Hi Bjorn, On 3/24/20 4:49 PM, Bjorn Helgaas wrote:
I don't understand why hotplug is relevant here. This path (dpc_reset_link()) is only used for downstream ports that support DPC. DPC has already disabled the link, which resets everything below the port, regardless of whether the port supports hotplug. I do see that PCI_ERS_RESULT_NEED_RESET seems to promise a lot more than it actually*does*. The doc (pci-error-recovery.rst) says .error_detected() can return PCI_ERS_RESULT_NEED_RESET to*request* a slot reset. But if that happens, pcie_do_recovery() doesn't do a reset at all. It calls the driver's .slot_reset() method, which tells the driver "we've reset your device; please re-initialize the hardware." I guess this abuses PCI_ERS_RESULT_NEED_RESET by taking advantage of that implementation deficiency in pcie_do_recovery(): we know the downstream devices have already been reset via DPC, and returning PCI_ERS_RESULT_NEED_RESET means we'll call .slot_reset() to tell the driver about that reset. I can see how this achieves the desired result, but if/when we fix pcie_do_recovery() to actually*do* the reset promised by PCI_ERS_RESULT_NEED_RESET, we will be doing*two* resets: the first via DPC and a second via whatever slot reset mechanism pcie_do_recovery() would use.

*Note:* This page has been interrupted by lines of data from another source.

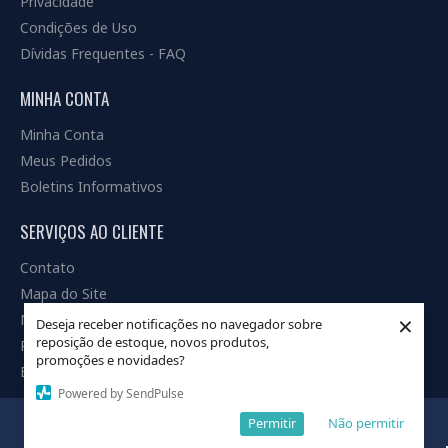
Privacidade
Condições de Uso
Dívidas Frequentes - FAQ
MINHA CONTA
Minha Conta
Meus Pedidos
Boletins Informativos
SERVIÇOS AO CLIENTE
Contato
Mapa do Site
×
Marcas
Deseja receber notificações no navegador sobre
reposição de estoque, novos produtos,
Produtos em Promoção
promoções e novidades?
FILTRAR PRODUTOS
Blog
Powered by SendPulse
INFORMATIVO
Permitir
Não permitir
Entrar
Cadastrar
Localização
Contato
Whatsapp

When we fix this issue, if we make sure the reset logic is implemented before we call .reset_link callback we should be able to avoid resetting the device twice. Before we call DPC .reset_link callback, the device link will not up and hence we should not able to reset it.
So I guess the real issue (as you allude to in the commit log) is that we rely on hotplug to unbind/rebind the driver, and without hotplug we need to at least tell the driver the device was reset.
Agree
I'll try to expand the comment here so it reminds me what's going on when we have to look at this again:) Let me know if I'm on the right track.
Yes, your understanding is correct.